--- start DATA RECORDS ---
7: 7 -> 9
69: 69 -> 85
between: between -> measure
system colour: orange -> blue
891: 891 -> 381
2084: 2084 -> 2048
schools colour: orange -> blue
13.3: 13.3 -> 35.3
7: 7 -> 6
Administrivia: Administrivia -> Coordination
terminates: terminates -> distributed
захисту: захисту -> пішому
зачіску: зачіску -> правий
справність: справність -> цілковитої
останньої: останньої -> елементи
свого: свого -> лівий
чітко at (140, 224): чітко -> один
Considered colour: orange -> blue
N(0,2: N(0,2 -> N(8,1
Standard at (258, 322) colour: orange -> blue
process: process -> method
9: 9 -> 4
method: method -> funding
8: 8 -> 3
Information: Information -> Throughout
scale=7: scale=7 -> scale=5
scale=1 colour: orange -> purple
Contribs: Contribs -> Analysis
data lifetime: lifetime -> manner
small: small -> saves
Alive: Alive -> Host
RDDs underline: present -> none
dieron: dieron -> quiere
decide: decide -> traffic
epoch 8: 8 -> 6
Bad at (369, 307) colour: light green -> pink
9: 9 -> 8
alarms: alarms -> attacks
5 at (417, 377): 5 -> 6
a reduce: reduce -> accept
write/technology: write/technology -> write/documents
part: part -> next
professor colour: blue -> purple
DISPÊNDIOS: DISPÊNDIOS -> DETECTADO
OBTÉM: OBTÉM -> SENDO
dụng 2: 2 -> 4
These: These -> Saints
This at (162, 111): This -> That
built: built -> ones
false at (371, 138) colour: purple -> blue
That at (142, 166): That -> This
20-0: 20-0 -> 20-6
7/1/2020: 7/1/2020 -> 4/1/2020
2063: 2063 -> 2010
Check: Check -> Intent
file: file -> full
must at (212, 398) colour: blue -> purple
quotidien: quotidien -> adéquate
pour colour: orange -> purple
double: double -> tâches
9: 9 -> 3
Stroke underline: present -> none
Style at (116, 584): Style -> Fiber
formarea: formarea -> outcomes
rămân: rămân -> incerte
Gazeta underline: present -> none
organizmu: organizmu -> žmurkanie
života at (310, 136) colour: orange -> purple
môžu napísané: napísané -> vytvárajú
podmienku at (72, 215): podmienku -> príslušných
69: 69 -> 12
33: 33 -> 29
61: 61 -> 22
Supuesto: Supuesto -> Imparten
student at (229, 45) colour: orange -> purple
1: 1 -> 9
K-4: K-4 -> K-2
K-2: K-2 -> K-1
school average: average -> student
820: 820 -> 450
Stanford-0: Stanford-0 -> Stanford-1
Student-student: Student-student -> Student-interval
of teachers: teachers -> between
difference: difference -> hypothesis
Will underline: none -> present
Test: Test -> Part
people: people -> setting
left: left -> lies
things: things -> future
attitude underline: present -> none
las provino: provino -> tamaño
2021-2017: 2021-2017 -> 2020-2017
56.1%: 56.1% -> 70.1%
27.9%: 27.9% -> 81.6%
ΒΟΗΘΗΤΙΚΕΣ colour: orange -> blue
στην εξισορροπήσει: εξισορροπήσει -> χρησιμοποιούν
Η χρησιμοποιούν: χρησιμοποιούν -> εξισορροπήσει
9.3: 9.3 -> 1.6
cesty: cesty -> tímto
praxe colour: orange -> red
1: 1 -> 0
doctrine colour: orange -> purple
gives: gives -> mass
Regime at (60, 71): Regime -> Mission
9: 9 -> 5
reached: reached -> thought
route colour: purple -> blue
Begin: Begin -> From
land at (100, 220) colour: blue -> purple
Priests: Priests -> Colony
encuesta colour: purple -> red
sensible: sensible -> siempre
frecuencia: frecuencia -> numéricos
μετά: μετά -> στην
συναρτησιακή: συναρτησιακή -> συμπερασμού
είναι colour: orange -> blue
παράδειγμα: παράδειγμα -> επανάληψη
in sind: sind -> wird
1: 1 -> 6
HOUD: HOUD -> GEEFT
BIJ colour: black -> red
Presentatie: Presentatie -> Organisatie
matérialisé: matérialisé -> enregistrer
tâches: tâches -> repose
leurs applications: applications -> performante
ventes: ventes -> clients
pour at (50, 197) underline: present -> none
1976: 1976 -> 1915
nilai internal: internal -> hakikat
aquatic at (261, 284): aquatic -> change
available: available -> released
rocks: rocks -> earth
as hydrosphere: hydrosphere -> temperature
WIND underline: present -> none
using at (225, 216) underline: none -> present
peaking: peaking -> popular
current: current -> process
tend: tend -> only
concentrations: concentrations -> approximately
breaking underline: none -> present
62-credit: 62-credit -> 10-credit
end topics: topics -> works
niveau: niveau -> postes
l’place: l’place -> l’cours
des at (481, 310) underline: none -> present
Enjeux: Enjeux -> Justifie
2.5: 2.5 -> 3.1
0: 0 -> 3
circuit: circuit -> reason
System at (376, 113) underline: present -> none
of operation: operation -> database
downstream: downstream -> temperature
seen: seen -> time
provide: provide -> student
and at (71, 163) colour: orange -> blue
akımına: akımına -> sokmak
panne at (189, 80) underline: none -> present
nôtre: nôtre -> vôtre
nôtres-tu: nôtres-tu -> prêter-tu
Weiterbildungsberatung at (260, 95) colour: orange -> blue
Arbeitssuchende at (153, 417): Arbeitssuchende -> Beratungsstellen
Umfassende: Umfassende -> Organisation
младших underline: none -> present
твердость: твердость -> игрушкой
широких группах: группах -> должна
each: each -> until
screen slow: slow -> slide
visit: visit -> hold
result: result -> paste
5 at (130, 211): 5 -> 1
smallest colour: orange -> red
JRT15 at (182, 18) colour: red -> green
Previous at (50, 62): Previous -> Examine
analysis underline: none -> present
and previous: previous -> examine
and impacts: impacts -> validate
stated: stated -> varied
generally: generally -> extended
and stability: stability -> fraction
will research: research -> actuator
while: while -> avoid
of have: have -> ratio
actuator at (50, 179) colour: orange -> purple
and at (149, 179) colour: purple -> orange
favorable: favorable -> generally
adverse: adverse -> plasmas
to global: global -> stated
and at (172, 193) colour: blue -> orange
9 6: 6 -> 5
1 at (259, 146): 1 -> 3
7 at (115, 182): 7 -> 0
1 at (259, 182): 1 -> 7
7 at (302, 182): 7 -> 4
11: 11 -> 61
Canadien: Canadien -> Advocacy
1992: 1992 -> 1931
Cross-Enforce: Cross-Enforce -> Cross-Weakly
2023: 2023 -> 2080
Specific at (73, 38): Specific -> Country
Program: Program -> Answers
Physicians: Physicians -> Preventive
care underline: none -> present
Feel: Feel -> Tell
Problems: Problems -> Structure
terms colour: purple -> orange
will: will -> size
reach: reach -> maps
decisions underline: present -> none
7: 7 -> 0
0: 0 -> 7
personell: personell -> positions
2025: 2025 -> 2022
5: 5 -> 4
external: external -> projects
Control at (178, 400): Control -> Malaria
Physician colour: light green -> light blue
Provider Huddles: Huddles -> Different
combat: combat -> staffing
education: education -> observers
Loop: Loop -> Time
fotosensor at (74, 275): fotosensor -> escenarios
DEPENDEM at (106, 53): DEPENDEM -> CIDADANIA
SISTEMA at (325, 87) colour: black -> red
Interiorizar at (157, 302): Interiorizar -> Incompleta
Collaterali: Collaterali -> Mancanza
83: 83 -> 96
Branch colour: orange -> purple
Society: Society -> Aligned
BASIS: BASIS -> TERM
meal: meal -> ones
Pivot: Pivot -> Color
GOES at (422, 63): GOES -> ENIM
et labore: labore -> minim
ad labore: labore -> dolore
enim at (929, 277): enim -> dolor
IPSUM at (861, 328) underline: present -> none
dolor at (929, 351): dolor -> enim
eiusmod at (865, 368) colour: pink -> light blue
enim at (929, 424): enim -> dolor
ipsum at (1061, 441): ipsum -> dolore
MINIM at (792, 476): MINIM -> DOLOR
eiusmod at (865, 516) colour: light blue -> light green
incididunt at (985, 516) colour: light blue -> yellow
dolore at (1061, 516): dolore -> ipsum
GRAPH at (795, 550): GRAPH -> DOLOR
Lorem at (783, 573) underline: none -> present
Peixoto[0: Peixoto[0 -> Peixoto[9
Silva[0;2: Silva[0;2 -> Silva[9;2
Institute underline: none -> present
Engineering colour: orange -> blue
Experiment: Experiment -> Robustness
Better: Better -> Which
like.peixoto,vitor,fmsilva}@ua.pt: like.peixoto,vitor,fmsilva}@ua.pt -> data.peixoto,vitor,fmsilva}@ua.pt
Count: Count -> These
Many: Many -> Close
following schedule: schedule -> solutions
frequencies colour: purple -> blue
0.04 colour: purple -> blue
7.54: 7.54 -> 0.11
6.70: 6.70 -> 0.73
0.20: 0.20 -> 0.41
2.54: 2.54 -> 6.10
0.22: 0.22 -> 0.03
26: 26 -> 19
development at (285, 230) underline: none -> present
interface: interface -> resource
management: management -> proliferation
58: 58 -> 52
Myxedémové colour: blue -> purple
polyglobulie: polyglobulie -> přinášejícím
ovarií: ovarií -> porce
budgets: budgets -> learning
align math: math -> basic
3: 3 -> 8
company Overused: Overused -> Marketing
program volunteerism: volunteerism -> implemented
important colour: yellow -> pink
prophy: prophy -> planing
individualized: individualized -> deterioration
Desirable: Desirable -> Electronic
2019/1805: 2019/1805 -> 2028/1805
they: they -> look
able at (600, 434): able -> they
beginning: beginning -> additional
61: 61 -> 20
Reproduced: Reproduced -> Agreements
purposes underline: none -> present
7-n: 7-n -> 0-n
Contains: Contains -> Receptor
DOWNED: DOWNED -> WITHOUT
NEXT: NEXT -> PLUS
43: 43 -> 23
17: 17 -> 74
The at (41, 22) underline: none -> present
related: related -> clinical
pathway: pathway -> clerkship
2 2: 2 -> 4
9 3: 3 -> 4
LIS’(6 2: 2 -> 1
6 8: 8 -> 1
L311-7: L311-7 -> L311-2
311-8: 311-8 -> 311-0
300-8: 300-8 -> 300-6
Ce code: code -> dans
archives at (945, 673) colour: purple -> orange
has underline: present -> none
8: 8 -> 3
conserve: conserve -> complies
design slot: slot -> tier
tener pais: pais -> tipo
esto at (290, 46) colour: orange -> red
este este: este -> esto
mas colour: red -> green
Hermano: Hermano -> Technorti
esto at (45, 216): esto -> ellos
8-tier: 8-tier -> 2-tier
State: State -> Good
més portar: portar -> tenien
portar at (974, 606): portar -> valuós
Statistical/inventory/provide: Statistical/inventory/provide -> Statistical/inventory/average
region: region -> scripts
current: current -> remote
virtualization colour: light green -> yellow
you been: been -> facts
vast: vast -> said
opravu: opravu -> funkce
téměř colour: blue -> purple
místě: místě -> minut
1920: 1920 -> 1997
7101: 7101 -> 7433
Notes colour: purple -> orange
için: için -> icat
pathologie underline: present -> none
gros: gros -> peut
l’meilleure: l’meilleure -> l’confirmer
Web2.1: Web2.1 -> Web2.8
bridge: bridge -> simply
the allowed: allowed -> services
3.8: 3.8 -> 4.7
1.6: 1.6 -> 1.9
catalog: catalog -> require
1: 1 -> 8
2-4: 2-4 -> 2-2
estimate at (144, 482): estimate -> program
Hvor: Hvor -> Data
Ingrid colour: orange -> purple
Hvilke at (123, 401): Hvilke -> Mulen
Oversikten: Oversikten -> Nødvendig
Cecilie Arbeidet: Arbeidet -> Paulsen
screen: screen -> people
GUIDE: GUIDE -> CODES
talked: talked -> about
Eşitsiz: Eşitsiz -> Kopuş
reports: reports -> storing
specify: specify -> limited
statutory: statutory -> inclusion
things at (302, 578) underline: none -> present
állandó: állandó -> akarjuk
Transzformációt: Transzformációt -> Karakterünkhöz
--- end DATA RECORDS ---
WHAT IS BEING ASKED =>
Rewrite the listing from its first line up to and including the line with "scale=1 colour: orange -> purple", swapping "orange" for "amber" and leaving everything else unchanged.

SOLUTION TO THE EXERCISE =>
7: 7 -> 9
69: 69 -> 85
between: between -> measure
system colour: amber -> blue
891: 891 -> 381
2084: 2084 -> 2048
schools colour: amber -> blue
13.3: 13.3 -> 35.3
7: 7 -> 6
Administrivia: Administrivia -> Coordination
terminates: terminates -> distributed
захисту: захисту -> пішому
зачіску: зачіску -> правий
справність: справність -> цілковитої
останньої: останньої -> елементи
свого: свого -> лівий
чітко at (140, 224): чітко -> один
Considered colour: amber -> blue
N(0,2: N(0,2 -> N(8,1
Standard at (258, 322) colour: amber -> blue
process: process -> method
9: 9 -> 4
method: method -> funding
8: 8 -> 3
Information: Information -> Throughout
scale=7: scale=7 -> scale=5
scale=1 colour: amber -> purple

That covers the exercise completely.